The company, which was formed in Yellow Springs in 1978 before moving out of town in the 1980s, returned to the village last year when Managing Director Chris Westhoff, who is also the development coordinator at The Antioch School, moved to town.

Westhoff told the News in an interview this week that, when he was considering the village as a new home for his family and for Mad River Theater Works, he thought about ways the company might also involve young people not as audience members, but as artists and performers themselves —  and YSKP came immediately to mind. He reached out to John Fleming, wondering if there was any way for the two organizations to collaborate. Within a few months, Fleming let him know that the longtime youth theater company would be closing shop.

“[Fleming] said, ‘There will be a gap — and if you want to pursue that, we will support you,’” Westhoff said. “So when I submitted the application to the YS Community Foundation in winter to support a summer residency, it was with a letter of support from [Fleming] and the YSKP.”

Westhoff added that, though Mad River’s summer workshop for youth intends to fill that gap, it won’t necessarily be filled with the same material that YSKP used.

“[Summer youth theater] seems to be something that this community wants and has had and misses right now,” Westhoff said. “But we’re not going to do it the YSKP way — we’re going to do it the Mad River way, which is what we have experience with.”

The “Mad River way,” Westhoff explained, will be something of a “hybrid approach” based on collaborative storytelling. The program will present young artists with identified themes — not a finished script — that they will develop into an “original piece of theater” over the two-week program. Participants will work together, and with program instructors, to grow a story together from the ground up, Westhoff said, learning a “broad range of stuff” along the way: acting, writing, directing, music, stage design, lighting and costume.

**Exercises to complete**
A: According to the passage about Mad River Theater Works, in what year and where was the company formed?
B: Quote the passage about Mad River Theater Works from "Westhoff added that, though" to "that YSKP used.".

**Data section**
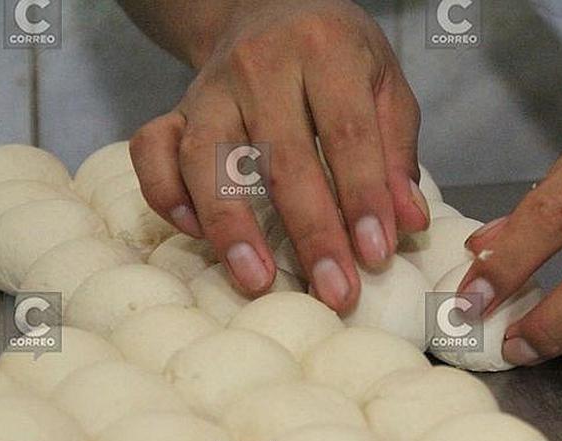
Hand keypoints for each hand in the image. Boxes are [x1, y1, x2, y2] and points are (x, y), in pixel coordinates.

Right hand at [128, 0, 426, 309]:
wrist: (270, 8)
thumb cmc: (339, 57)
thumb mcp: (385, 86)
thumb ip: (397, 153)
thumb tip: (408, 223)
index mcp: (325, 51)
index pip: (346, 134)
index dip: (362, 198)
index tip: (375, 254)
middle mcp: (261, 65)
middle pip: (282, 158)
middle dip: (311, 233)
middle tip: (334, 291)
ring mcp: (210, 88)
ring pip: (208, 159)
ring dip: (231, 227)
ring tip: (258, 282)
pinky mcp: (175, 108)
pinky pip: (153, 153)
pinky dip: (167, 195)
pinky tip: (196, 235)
--
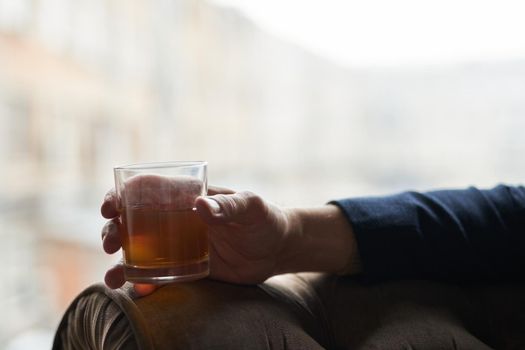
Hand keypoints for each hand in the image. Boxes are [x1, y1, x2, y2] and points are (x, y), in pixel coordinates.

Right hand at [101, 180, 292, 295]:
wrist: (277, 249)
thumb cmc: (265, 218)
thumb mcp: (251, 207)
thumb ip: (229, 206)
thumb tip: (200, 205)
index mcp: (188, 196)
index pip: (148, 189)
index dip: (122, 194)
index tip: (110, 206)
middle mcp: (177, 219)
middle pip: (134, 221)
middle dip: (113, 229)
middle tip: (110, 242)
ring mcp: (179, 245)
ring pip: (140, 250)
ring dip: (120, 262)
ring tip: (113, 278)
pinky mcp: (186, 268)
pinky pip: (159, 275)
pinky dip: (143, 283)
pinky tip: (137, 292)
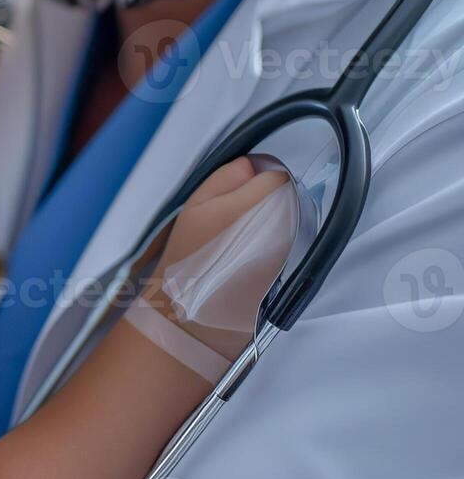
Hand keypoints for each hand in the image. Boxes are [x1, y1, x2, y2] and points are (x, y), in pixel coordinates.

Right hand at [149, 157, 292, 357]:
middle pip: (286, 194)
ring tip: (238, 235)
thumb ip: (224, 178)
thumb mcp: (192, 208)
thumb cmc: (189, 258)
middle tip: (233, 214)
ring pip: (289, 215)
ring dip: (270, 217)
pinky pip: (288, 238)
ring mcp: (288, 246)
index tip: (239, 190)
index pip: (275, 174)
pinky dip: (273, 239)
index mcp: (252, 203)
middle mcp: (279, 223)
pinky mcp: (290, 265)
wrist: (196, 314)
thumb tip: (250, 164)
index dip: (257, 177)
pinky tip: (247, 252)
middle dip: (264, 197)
...
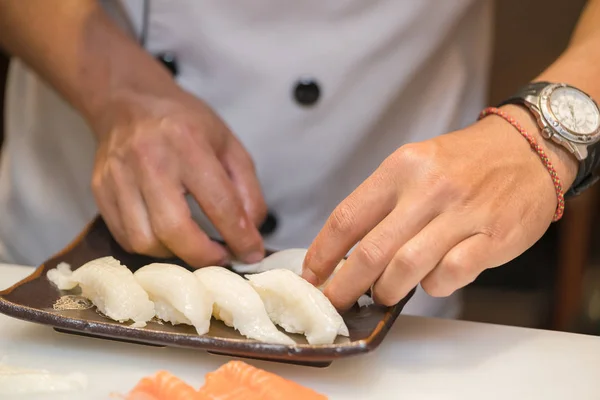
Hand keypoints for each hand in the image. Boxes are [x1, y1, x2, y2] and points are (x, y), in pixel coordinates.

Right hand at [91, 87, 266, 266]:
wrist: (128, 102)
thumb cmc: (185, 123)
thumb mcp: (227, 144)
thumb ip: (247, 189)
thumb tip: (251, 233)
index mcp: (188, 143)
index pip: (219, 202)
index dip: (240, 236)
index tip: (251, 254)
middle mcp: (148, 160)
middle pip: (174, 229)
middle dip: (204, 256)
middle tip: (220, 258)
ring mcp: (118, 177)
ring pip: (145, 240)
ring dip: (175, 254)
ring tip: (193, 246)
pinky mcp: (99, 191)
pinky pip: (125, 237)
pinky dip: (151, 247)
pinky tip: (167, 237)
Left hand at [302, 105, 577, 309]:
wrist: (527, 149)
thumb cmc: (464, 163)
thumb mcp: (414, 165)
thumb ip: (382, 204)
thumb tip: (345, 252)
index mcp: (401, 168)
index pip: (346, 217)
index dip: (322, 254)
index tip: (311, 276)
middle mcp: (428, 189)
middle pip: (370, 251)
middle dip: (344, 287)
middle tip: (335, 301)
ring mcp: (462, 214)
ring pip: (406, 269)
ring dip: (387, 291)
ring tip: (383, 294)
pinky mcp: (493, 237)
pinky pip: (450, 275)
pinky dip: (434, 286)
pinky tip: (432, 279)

**Answers for this exercise**
A: In 1978, in Yellow Springs.

B:
Westhoff added that, though Mad River’s summer workshop for youth intends to fill that gap, it won’t necessarily be filled with the same material that YSKP used.